-- Opening Marker --
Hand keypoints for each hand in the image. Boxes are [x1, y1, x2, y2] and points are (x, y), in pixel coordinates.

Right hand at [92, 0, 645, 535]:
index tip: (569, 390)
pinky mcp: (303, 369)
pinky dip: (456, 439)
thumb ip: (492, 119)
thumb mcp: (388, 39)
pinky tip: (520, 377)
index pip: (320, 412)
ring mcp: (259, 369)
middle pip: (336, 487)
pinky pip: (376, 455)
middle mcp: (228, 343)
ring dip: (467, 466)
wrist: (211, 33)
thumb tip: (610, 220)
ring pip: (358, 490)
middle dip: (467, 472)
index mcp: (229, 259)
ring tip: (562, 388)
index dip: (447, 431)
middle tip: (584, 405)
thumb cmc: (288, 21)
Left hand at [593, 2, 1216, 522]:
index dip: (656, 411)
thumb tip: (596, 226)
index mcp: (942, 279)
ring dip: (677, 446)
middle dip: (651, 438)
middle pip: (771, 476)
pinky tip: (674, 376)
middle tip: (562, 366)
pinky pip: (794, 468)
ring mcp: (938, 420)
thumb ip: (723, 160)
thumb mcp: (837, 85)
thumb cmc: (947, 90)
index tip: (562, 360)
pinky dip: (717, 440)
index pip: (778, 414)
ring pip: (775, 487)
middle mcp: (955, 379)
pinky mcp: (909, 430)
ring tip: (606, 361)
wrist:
-- Closing Marker --
» THE TASK: Each line above needs to be repeated exactly, with nothing omitted.

» SOLUTION FOR THIS PROBLEM:
Hand keypoints for each hand in the image. Boxes are [x1, y1, x2, y2] and points are (x, y), in pixel coordinates.

Right hand at [92, 0, 645, 535]:
index tip: (569, 390)
pinky mcp: (303, 369)
pinky dip: (456, 439)
thumb ip: (492, 119)
thumb mcp: (388, 39)
pinky tip: (520, 377)
index pip: (320, 412)
ring mcp: (259, 369)
middle pip: (336, 487)
pinky pip: (376, 455)
middle mcp: (228, 343)
ring dip: (467, 466)
wrist: (211, 33)
thumb tip: (610, 220)
ring pip: (358, 490)
middle dip: (467, 472)
index mcp: (229, 259)
ring tip: (562, 388)
index dip: (447, 431)
middle tip: (584, 405)
thumb cmc: (288, 21)
Left hand at [593, 2, 1216, 522]:
index dip: (656, 411)
thumb tip: (596, 226)
index mcp: (942, 279)
ring dip: (677, 446)
middle dip: (651, 438)
middle pip: (771, 476)
pinky tip: (674, 376)
middle tip: (562, 366)
pinky pip: (794, 468)
ring mcp: (938, 420)
thumb ip: (723, 160)
thumb mcp: (837, 85)
thumb cmc: (947, 90)
index tip: (562, 360)
pinky dip: (717, 440)
index pip: (778, 414)
ring pip: (775, 487)
middle mcp: (955, 379)
pinky mcp: (909, 430)
ring tip: (606, 361)
wrist:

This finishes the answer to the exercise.